Вацлав, как оказалось, был занят с Ченеком из Вартенберга и Вок ждал своей очереди, беседуя с прочими панами, прибывшими на королевский прием. Вдруг явился паж королевы и передал графу, что ее величество, узнав о его прибытии, пожелала его видеть.
Королева София была не одна, когда вошел Вок; при вей находились три дамы из высшей чешской знати: Елизавета, вдова Генриха Розенберга, Анна из Мохова, пани Оусти, и супруга мюнцмейстера Петра Змирзлика, – все три преданные делу реформы церкви и страстные почитательницы Гуса.
– Вы прибыли прямо из Костница и можете нам дать самые свежие сведения о том, что там происходило, – сказала королева, протягивая графу для поцелуя руку. – А как чувствует себя графиня Ружена; ваш отец сказывал, что она очень больна.
Вок побледнел.
– Ружена пала жертвой дерзкого преступление одного из тех погрязших в пороках священников, которые убили также и мистра Яна за то, что он осмелился открыто разоблачить их грехи, – глухо сказал он.
– Как, умерла? – в один голос воскликнула София со своими дамами.
И королева принялась расспрашивать его, желая знать все подробности этого печального события.
Увлеченный своей ненавистью к Бранкассису, Вок описал, не стесняясь, главнейшие злодеяние кардинала, начиная с ночного покушения в Праге и кончая отравлением в Костнице.
– Господи! И такой-то негодяй облечен еще в сан кардинала! Молодая, прекрасная, добродетельная женщина – и погибла! Бедная, несчастная Ружена, – сочувственно сказала королева и перекрестилась.
– Да! Вот какие люди осуждают святых, убивают невинных и, при этом, осмеливаются касаться своими, запятнанными злодейством руками таинств, учрежденных Христом; а если истинные христиане протестуют, то их зовут еретиками, – с горечью заметил Вок.

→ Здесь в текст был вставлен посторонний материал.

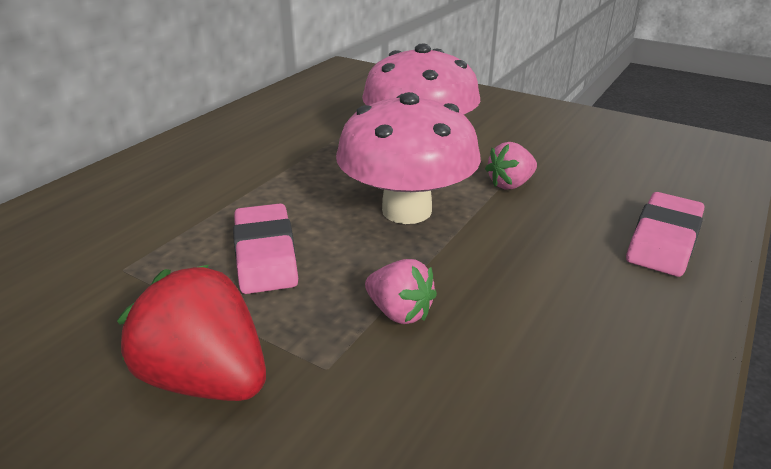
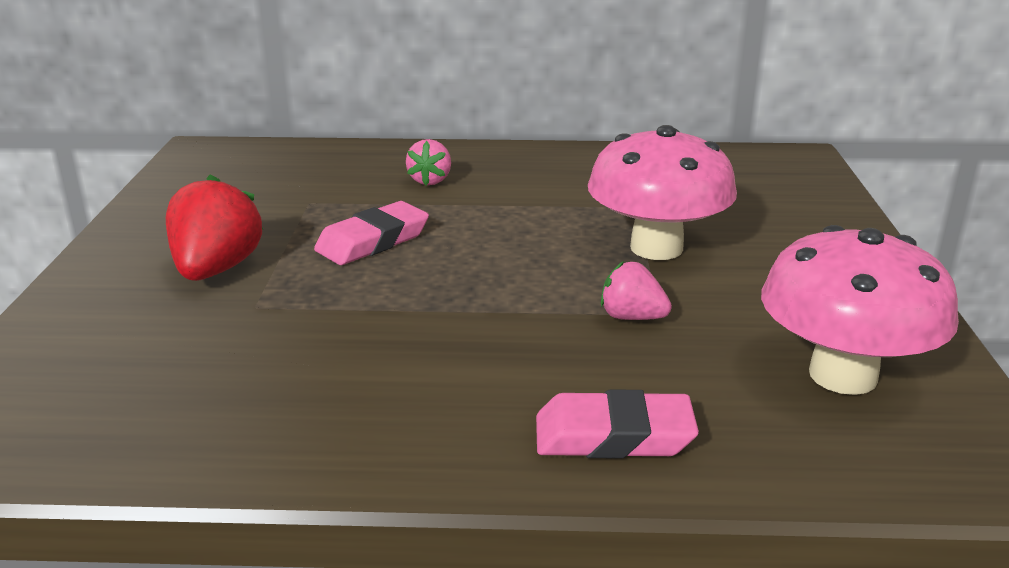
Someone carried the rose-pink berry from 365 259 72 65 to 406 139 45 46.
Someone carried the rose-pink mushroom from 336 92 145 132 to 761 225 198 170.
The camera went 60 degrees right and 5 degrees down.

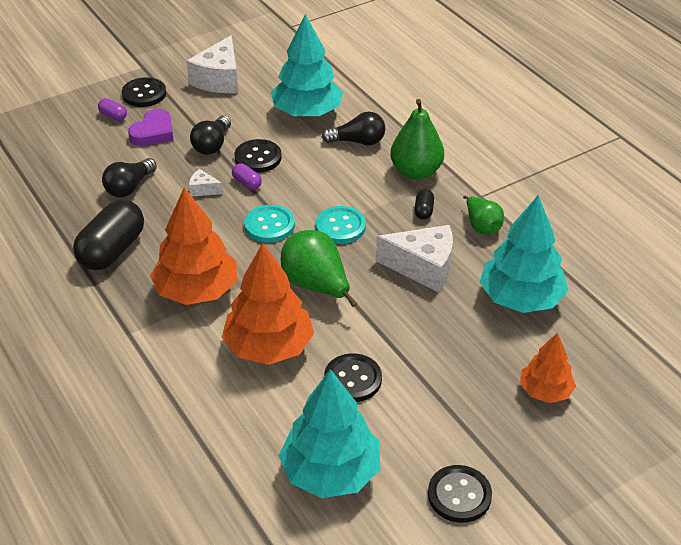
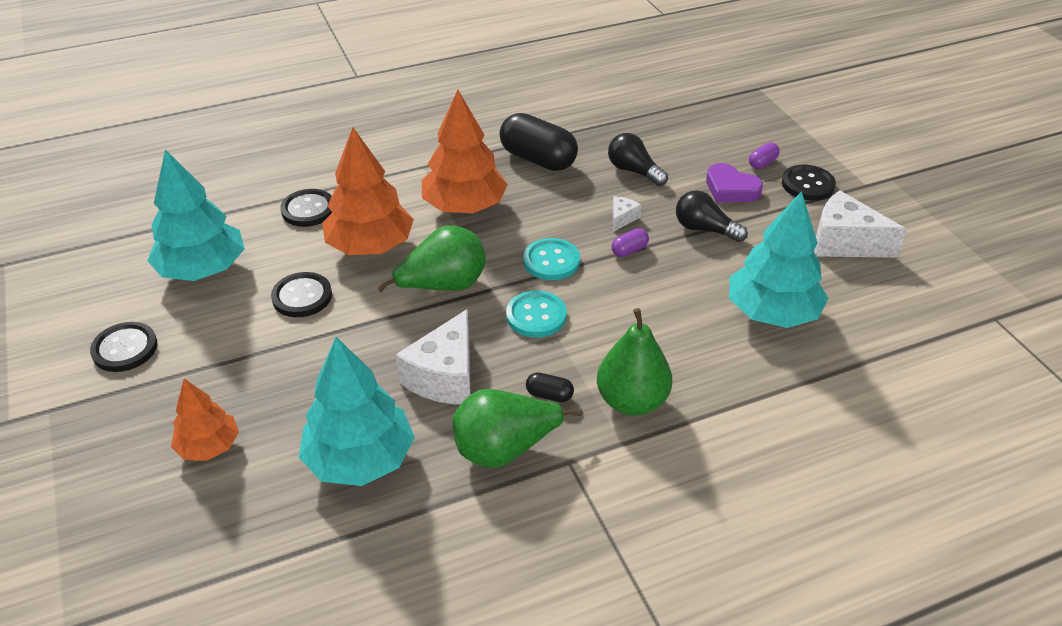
Someone carried the black button from 234 139 48 34 to 280 189 52 38.
Someone scaled the green pear at 463 195 41 39 by 1.64.
Someone took away the black lightbulb at 322 112 63 33.
The camera went 100 degrees right and 0 degrees up.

– Вы говорите, конечно, о причащении под обоими видами? Я должна вам признаться, граф, что этот вопрос мучает и смущает мою душу, – вмешалась Елизавета Розенберг.

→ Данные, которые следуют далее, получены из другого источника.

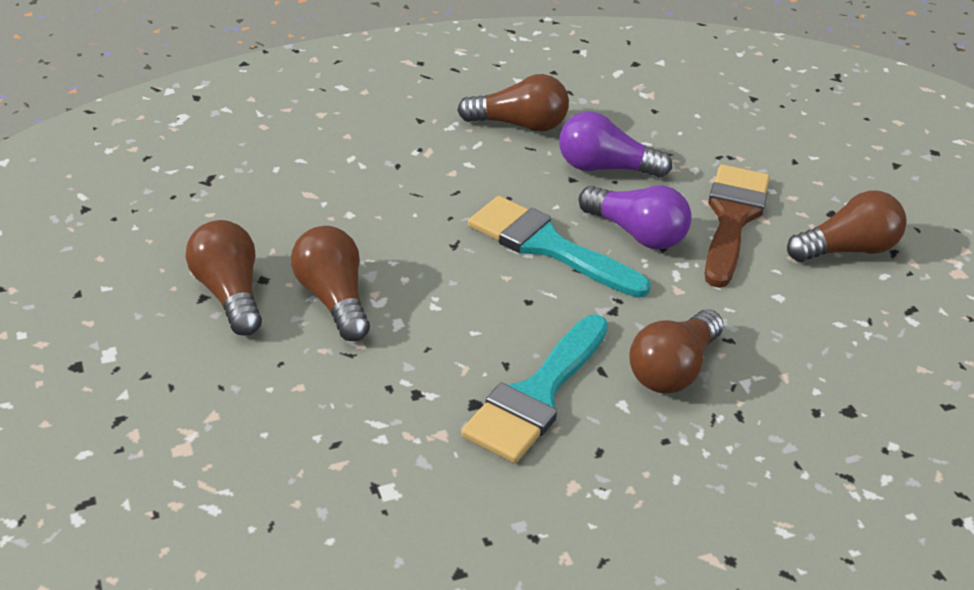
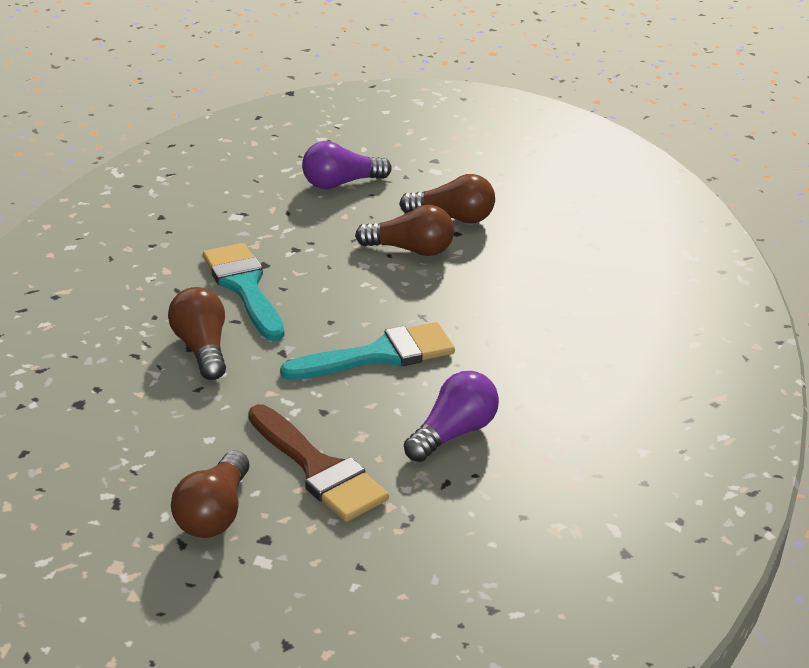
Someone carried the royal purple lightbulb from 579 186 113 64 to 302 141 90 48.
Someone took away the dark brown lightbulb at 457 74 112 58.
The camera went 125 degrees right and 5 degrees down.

– Разве возможны колебания между словом Христа и людскими измышлениями, – возмутился Вок.
– Я очень стою за церковные преобразование, но не решаюсь так смело относиться к постановлениям церкви; поддерживаемым и защищаемым, к тому же, людьми высокой науки и добродетели, которых я очень уважаю, несмотря на несходство наших убеждений, – ответила Елизавета и, порывшись в своем мешочке, достала пергамент, развернула его и продолжала: – У меня в руках послание, которое написал мне мистр Маврикий Рвачек, знающий мою склонность к реформам и опасавшийся, чтобы я не впала в „утраквизм”! [72] С позволение ее величества, я прочту то, что он мне пишет.
– Читайте, читайте! Мнение мистра Маврикия заслуживает быть выслушанным, – разрешила королева, державшая себя в этом жгучем вопросе того времени крайне осторожно.

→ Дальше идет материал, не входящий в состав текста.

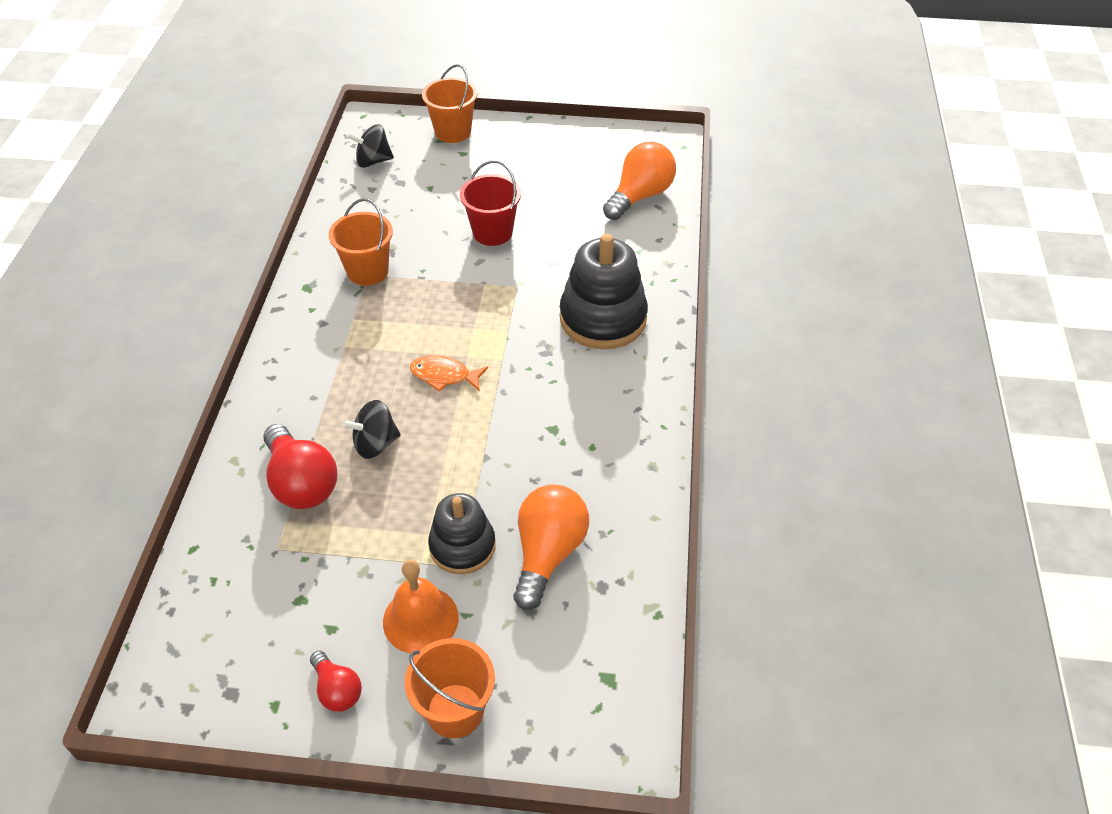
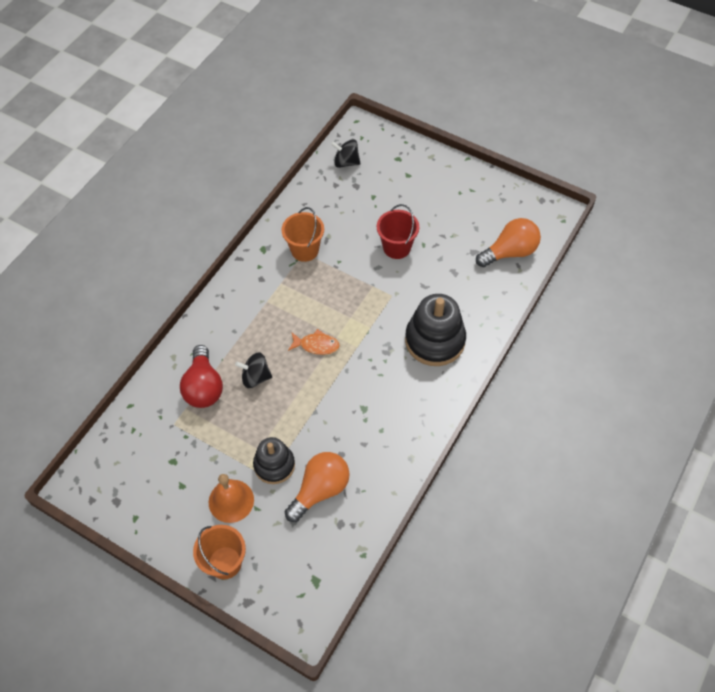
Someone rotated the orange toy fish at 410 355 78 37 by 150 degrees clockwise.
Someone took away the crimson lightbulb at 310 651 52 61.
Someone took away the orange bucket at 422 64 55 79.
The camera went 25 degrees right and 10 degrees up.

– „Прежде всего, я горячо молюсь за вас”, – прочла пани Розенберг. – „Как ада, бойтесь воспринятия чаши! Райское яблоко тоже, само по себе, было доброе но, как запрещенный плод, – стало отравой. Почитайте предписание церкви и обычаи предков! Я уже разбирал этот вопрос и прилагаю при сем мое писание, одобренное папой и императором и с которым надо согласоваться! Верьте, что причащение чашей – равносильно изгнанию из рая, как была изгнана Ева, и будьте уверены, что это новое установление внушено было людям сатаной. Даже то, что – не грех, грехом становится, как скоро это воспрещено. Оставайтесь же послушной и не будьте Евой; поймите то, что я пишу: лучше умереть, чем приобщиться из чаши”. – Вот главнейшие выдержки из письма. Не правда ли, что они могут вполне смутить совесть верующего, – закончила пани Розенберг.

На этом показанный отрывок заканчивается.